Дагобер вскочил со стула. В ответе Франсуазы звучала все та же кроткая и непоколебимая решимость. Старик окончательно потерял терпение и, боясь дать волю своему гневу, так как это не повело бы ни к чему, бросился к окну, раскрыл его и выставил голову, чтобы немножко освежиться. Холод его успокоил, и он снова через несколько минут вернулся к жене и сел подле нее. Франсуаза, вся в слезах, с отчаянием устремила взоры на распятие, думая, что и ей выпало теперь нести тяжелый крест.

Дагобер продолжал:

— Насколько я могу судить по твоему тону, их здоровью ничто не угрожает? Ничего с ними не случилось?

— О, нет! На это я могу ответить; они, слава Богу, совершенно здоровы…

— Они одни ушли?

— Не спрашивай… я не могу отвечать…

— Увел их кто-нибудь?

— Оставь, мой друг, свои расспросы… я не могу…

— Вернутся они сюда?

— Не знаю…

Дагобер снова вскочил со стула и, снова сделав несколько шагов, овладел собой и вернулся к жене.

— Я только одного не могу понять, — сказал он Франсуазе: — Какой тебе интерес скрывать все это от меня? Почему ты отказываешься все мне рассказать?

— Я не могу поступить иначе!

— Надеюсь, что ты переменишь свое мнение, когда я тебе открою одну вещь, — взволнованным голосом продолжал Дагобер: — Если эти девочки не будут мне возвращены накануне 13 февраля, — а до этого числа недалеко, — то я стану для дочерей маршала Симона вором и грабителем… слышишь: грабителем! — И с раздирающим душу воплем, отозвавшимся страшной болью в сердце Франсуазы, он прибавил: — Выйдет, что я обокрал этих детей… Это я-то, который употребил невероятные усилия, чтобы к сроку привезти их в Париж!.. Ты не знаешь, что пришлось мне вынести за эту долгую дорогу… сколько забот… тревог… Не легко мне было… возиться с двумя молоденькими девушками… Только любовь к ним и преданность меня выручали… Я ждал за все это только одной награды… я хотел сказать их отцу: «Вот они, ваши девочки!»…

Голос Дагобера прервался; за вспышкой гнева последовали горькие слезы. Солдат заплакал.

При виде слез, струившихся по седым усам старого воина, Франсуаза почувствовала, что она начинает колебаться в своем решении, но, вспомнив о словах духовника, о своей клятве, о том, что дело связано со спасением душ бедных сироток, она мысленно упрекнула себя в готовности поддаться искушению, за которое ее строго бы осудил аббат Дюбуа.

Она только робко спросила:

— Почему же тебя могут обвинить в ограблении этих девушек, как ты уверяешь?

— Знай же, — ответил Дагобер, проводя рукой по глазам, — эти девушки потому перенесли столько лишений и препятствий по пути сюда из Сибири, что к этому побуждали их важные интересы и, может быть, громадное богатство… Все это будет потеряно, если они не будут 13 февраля на улице св.Франциска в Париже… И это произойдет по моей вине… так как ведь я ответственен за все, что ты сделала!

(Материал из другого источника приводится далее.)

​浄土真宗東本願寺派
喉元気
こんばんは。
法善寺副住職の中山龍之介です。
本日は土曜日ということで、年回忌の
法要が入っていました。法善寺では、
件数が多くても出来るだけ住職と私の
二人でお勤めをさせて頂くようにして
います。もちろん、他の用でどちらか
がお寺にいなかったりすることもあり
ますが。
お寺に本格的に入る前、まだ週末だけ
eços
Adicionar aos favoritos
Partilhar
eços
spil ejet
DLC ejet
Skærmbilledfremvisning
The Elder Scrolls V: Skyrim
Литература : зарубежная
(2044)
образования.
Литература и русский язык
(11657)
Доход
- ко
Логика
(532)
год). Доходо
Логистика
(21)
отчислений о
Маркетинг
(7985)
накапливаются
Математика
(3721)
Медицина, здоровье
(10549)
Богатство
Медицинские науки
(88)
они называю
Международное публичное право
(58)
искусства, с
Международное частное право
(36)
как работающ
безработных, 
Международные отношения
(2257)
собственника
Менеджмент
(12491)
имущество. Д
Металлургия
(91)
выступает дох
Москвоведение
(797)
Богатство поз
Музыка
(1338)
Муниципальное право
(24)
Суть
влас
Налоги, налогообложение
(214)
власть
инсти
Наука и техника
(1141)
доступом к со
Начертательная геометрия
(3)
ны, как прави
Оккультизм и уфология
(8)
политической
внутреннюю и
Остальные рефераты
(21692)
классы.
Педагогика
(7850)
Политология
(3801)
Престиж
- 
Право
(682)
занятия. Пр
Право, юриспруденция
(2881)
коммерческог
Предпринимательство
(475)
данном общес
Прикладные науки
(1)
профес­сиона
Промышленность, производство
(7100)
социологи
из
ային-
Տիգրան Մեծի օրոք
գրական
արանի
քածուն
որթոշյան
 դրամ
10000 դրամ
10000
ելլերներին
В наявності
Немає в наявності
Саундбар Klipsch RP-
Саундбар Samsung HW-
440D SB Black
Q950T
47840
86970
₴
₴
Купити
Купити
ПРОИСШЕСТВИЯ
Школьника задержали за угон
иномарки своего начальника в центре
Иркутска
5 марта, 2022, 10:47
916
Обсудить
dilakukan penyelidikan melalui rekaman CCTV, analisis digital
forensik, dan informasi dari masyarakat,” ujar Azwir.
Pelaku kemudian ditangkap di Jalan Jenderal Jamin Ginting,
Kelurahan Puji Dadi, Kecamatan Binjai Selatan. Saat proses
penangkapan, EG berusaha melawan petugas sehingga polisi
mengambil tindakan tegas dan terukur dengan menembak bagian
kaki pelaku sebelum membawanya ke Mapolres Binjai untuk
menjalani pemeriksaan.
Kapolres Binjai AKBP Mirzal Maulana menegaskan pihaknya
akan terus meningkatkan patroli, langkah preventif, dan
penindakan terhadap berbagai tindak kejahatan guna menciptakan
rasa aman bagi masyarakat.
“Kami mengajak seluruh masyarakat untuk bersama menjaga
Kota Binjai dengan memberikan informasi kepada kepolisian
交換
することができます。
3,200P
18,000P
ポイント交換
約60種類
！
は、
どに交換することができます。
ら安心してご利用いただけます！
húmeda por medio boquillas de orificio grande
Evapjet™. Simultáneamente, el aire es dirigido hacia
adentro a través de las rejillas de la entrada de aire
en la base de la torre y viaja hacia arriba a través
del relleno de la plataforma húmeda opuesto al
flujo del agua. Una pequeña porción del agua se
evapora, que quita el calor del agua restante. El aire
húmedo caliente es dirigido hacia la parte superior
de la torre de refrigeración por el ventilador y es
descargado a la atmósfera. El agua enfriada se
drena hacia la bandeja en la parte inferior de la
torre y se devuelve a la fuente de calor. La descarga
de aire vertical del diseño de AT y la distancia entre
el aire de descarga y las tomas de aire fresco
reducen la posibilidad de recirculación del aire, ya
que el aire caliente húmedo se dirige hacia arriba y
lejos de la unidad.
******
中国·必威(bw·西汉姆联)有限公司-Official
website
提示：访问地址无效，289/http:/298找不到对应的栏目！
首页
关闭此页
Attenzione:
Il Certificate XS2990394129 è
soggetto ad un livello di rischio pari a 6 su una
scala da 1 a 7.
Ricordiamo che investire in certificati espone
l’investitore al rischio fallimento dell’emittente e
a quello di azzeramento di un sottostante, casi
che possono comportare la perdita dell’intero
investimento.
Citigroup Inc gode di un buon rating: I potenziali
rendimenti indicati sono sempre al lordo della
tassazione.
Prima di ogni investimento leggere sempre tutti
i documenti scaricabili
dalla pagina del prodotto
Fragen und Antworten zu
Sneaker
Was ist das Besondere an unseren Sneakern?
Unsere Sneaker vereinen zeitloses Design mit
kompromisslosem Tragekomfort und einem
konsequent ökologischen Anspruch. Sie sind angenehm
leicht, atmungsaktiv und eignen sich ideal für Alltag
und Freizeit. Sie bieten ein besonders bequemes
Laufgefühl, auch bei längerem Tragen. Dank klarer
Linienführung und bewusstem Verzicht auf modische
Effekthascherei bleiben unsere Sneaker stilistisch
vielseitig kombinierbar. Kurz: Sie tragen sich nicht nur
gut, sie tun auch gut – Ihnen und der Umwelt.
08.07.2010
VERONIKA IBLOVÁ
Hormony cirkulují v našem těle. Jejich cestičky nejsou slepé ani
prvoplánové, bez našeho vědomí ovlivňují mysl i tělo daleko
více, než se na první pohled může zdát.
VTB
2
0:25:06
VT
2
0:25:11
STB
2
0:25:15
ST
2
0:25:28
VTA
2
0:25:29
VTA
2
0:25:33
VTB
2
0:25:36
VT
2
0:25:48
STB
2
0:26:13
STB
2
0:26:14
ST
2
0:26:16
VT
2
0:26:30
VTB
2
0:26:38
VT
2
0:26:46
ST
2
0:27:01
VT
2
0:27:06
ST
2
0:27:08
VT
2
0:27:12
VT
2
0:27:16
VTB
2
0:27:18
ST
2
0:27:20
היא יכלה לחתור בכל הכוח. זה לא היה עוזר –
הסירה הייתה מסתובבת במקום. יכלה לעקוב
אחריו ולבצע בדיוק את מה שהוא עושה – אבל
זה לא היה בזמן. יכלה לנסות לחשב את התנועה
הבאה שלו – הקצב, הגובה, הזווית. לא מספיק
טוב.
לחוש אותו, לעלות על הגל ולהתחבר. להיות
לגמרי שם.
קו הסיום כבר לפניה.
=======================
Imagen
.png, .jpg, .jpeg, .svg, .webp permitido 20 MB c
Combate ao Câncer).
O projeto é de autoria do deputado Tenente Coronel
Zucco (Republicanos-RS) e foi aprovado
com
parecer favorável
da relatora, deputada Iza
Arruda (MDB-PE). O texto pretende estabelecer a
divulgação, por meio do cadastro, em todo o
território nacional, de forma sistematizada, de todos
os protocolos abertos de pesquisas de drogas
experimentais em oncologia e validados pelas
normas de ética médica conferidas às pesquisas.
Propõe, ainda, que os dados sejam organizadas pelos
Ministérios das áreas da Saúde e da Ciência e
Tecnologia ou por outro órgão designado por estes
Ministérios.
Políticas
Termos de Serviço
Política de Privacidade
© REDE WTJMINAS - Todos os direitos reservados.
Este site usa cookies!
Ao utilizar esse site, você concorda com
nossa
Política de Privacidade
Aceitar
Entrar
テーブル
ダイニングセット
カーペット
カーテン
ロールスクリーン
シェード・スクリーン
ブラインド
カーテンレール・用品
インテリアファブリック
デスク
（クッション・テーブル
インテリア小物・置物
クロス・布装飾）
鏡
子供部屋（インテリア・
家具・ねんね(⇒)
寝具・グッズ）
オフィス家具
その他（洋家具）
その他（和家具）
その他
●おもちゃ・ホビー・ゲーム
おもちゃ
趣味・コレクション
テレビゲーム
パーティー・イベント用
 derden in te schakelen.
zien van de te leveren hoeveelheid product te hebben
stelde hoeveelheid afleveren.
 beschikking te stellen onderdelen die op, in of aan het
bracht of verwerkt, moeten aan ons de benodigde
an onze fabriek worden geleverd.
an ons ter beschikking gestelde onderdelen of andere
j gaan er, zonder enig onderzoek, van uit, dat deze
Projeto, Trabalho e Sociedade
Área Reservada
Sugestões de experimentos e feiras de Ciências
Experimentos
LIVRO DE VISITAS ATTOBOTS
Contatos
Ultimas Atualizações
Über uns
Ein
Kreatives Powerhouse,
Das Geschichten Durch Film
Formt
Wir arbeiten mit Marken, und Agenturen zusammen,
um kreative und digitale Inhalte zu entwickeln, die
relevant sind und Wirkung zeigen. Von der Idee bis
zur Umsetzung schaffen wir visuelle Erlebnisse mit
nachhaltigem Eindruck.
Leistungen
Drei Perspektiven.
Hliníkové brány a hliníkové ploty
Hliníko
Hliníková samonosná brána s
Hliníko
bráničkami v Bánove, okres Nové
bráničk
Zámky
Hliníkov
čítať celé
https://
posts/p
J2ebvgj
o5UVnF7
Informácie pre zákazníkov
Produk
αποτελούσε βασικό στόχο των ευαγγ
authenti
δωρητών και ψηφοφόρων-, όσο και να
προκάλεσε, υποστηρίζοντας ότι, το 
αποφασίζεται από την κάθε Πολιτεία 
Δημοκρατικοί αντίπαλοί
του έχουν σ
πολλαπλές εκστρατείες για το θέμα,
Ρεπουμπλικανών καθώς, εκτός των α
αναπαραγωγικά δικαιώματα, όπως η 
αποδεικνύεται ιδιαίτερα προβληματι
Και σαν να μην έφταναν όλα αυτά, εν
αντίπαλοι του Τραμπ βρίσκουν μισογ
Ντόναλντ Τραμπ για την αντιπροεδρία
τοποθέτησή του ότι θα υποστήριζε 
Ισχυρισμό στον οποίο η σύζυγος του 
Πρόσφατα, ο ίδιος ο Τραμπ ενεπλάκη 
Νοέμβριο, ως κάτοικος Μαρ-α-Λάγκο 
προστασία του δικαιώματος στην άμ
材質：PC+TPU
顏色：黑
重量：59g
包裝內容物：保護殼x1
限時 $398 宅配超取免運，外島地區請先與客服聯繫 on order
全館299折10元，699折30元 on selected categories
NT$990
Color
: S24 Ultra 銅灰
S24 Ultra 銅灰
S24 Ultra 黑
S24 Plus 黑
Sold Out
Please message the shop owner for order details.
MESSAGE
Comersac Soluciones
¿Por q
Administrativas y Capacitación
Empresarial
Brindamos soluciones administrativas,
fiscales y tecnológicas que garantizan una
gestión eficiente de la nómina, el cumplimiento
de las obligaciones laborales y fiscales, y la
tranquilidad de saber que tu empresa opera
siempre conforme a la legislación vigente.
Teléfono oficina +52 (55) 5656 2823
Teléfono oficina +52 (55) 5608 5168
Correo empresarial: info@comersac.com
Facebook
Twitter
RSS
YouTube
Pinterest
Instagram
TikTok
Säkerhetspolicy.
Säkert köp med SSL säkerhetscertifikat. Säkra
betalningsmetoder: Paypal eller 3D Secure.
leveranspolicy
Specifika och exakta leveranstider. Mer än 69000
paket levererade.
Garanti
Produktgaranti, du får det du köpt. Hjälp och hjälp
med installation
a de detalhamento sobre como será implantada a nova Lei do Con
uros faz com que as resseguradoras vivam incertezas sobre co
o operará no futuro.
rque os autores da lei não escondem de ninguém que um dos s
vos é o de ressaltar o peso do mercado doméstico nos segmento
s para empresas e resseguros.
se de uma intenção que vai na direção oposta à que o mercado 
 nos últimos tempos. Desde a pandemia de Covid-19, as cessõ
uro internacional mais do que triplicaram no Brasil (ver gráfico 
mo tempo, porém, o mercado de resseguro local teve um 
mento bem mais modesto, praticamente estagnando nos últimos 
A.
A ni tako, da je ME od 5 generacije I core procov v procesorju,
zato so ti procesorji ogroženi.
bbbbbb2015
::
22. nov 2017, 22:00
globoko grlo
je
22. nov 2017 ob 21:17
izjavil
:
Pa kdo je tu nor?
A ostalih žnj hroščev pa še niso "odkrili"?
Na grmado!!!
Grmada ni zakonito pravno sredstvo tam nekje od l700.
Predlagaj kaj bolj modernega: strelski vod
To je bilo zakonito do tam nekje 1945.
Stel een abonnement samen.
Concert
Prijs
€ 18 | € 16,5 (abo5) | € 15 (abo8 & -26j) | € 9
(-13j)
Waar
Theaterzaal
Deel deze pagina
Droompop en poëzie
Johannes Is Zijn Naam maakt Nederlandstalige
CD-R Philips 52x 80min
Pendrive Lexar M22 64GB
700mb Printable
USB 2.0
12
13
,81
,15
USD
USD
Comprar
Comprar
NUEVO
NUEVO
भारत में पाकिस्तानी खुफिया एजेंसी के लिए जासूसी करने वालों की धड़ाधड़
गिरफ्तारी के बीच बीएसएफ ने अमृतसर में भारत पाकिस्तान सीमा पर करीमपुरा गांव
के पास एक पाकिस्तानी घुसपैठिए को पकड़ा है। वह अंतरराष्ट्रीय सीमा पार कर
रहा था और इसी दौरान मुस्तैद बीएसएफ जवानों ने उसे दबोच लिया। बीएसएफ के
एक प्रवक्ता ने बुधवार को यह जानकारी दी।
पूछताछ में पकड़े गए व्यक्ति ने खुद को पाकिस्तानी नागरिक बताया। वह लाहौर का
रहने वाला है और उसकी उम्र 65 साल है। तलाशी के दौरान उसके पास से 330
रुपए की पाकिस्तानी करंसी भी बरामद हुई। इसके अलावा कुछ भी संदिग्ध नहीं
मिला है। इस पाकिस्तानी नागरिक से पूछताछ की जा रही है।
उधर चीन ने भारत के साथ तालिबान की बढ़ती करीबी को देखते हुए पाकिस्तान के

— 13 февраля… на улице св.Франциска? — повторила Франсуаза, глядя с удивлением на мужа. — Так же как и Габриель, значит?

— Что?.. Габриель?..

— Когда я его взяла… бедного, брошенного ребенка… у него на шее была бронзовая медаль…

— Бронзовая медаль?! — воскликнул пораженный Дагобер. — И на ней надпись: «В Париже вы будете 13 февраля 1832 г., на улице св.Франциска»?

— Да… Но откуда ты это знаешь?

— Габриель! — повторил, задумавшись, солдат, а потом спросил с живостью: — А Габриель знает, что на нем была такая медаль, когда ты его взяла?

— Я ему об этом говорила. В кармане его курточки я нашла еще бумажник, полный каких-то документов на иностранном языке. Я отдала их моему духовнику, аббату Дюбуа, и тот сказал, что ничего важного в них не содержится. Затем, когда один добрый господин, некто Роден, взял на себя воспитание Габриеля и поместил его в семинарию, аббат передал ему медаль и бумаги Габриеля. Больше я ничего о них не слыхала.

Когда Франсуаза упомянула о своем духовнике, в голове Дагобера мелькнуло одно предположение. Хотя он и не знал о тайных интригах, с давних пор ведущихся против Габриеля и сирот, но он смутно почувствовал, что жена его попала под влияние исповедника. Он не мог понять цели и смысла этого влияния, но ухватился за эту мысль, потому что она частично объясняла ему непостижимое запирательство Франсуазы в вопросе о девочках.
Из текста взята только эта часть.